A diálise é um procedimento artificial que remove os resíduos e a água em excesso no sangue quando os rins não conseguem mais realizar essa função de forma adequada. Além disso, há o risco de infecções em pacientes imunossuprimidos, caso dos recém-transplantados, que podem atingir o órgão, continua Rizk.

Em relação ao tratamento e ao prognóstico de casos de doença renal após um transplante, a especialista afirma que depende da gravidade do quadro:

— Dependendo da causa específica e do estágio, é possível reverter a disfunção renal. Um paciente em um estágio avançado pode receber alta e realizar a diálise ambulatorial, porém é uma situação que piora bastante a qualidade de vida. Mas existem algumas classificações de insuficiência renal, quando o paciente precisa fazer diálise é um estágio mais avançado.

Análise de 70 mil transplantes destacou relação

Essa associação entre um transplante e problemas futuros nos rins ganhou destaque depois que, em 2003, um estudo publicado no periódico no New England Journal of Medicine (NEJM) analisou quase 70 mil pessoas que passaram por um transplante nos EUA entre os anos de 1990 e 2000 e constatou que 16,5% dos pacientes desenvolveram doença renal.

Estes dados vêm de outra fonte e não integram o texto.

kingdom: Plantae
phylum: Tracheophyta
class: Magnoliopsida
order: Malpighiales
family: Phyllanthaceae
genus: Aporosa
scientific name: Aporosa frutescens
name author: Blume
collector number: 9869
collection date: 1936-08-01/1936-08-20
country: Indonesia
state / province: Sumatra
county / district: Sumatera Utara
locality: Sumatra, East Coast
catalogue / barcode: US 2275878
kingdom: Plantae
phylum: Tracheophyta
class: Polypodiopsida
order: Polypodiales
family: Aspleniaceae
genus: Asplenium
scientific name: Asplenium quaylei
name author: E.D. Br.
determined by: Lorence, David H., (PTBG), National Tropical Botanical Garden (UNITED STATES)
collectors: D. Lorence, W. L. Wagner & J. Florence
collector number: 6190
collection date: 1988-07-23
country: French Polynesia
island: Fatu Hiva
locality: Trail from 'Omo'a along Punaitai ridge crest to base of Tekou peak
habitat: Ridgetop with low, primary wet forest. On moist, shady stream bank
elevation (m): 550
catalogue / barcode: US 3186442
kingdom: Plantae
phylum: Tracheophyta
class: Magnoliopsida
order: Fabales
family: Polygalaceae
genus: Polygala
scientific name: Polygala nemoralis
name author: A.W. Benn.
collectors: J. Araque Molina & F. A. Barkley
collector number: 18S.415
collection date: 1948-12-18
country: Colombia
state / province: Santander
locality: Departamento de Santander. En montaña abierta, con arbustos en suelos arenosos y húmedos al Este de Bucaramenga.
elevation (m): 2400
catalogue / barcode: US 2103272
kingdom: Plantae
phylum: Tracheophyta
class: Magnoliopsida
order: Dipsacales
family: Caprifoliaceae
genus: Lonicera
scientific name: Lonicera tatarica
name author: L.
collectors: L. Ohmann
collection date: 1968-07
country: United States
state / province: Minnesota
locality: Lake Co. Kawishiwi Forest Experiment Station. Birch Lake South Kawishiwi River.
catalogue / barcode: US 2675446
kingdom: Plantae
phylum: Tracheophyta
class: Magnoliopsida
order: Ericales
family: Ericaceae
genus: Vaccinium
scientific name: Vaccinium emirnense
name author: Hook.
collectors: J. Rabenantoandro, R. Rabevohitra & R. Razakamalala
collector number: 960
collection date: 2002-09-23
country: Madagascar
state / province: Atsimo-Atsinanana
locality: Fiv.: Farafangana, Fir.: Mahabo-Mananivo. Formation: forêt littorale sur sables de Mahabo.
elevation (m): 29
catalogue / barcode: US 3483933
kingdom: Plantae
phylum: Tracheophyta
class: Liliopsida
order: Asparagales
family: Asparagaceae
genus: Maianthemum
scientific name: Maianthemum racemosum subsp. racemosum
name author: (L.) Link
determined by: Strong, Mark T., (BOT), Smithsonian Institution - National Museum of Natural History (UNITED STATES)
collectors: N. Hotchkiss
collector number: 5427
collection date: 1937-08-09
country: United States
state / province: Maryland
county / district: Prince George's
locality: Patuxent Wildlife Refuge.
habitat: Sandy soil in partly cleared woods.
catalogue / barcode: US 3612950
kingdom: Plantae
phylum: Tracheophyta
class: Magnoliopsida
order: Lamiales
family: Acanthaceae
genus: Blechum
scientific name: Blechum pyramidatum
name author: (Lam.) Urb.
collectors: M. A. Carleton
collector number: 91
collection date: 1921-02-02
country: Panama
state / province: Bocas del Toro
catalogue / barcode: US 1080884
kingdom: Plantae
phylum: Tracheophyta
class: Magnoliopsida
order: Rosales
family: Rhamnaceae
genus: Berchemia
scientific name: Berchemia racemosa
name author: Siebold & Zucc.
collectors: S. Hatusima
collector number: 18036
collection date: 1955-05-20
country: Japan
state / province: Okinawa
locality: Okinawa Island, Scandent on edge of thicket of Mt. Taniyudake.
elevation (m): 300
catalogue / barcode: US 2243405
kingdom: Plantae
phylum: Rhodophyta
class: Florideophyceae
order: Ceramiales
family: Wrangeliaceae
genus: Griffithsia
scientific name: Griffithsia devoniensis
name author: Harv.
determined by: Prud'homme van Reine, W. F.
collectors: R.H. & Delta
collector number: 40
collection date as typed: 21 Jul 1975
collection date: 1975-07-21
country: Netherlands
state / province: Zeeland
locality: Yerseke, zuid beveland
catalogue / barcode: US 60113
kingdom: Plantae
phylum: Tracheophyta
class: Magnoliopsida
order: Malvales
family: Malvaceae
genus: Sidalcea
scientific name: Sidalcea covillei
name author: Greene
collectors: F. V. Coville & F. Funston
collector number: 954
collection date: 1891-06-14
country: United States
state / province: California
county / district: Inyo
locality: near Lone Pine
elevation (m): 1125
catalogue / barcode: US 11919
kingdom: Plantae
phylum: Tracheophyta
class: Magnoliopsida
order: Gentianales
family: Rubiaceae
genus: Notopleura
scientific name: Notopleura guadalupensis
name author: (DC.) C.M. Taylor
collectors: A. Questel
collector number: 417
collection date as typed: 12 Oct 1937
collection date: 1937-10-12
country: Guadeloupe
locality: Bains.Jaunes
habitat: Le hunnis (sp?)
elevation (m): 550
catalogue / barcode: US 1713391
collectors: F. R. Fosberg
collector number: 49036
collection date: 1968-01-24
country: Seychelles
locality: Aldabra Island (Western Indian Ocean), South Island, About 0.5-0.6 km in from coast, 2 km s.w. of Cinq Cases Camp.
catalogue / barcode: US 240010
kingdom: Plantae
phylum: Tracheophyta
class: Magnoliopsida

O risco do problema nos primeiros cinco anos após o procedimento variou de 6,9% a 21,3% de acordo com o órgão transplantado. O mais baixo foi observado entre aqueles submetidos a um transplante de coração-pulmão, e o mais alto entre os que receberam um novo intestino. Entre os pacientes que apenas receberam o coração, como Faustão, foi de 10,9%.

Rizk explica que esse percentual varia na literatura, com alguns trabalhos apontando que a disfunção renal pode chegar a até mesmo 25% a 30% dos pacientes a curto prazo, no primeiro ano, muitas vezes de forma leve a moderada.

No estudo da NEJM, foram identificados como fatores de risco a idade avançada; ser mulher; ter diabetes; ter hipertensão arterial; ter sofrido um quadro insuficiência renal aguda no pós-operatório e ter sido infectado com hepatite C antes do transplante.

Os rins são órgãos vitais para o funcionamento do corpo humano por filtrarem o sangue e retirarem dele substâncias nocivas para o organismo, como toxinas, amônia, ureia e ácido úrico. Além disso, eliminam o excesso de água, sais e eletrólitos, mantendo o equilíbrio hídrico do corpo e evitando danos como edemas e aumento da pressão arterial.

O diagnóstico de problemas renais, assim como doenças renais e insuficiência renal, é utilizado como um termo guarda-chuva que engloba diferentes motivos que afetam o funcionamento dos rins. A Sociedade Brasileira de Nefrologia (SBN) estima que aproximadamente 10 milhões de brasileiros têm alguma disfunção renal.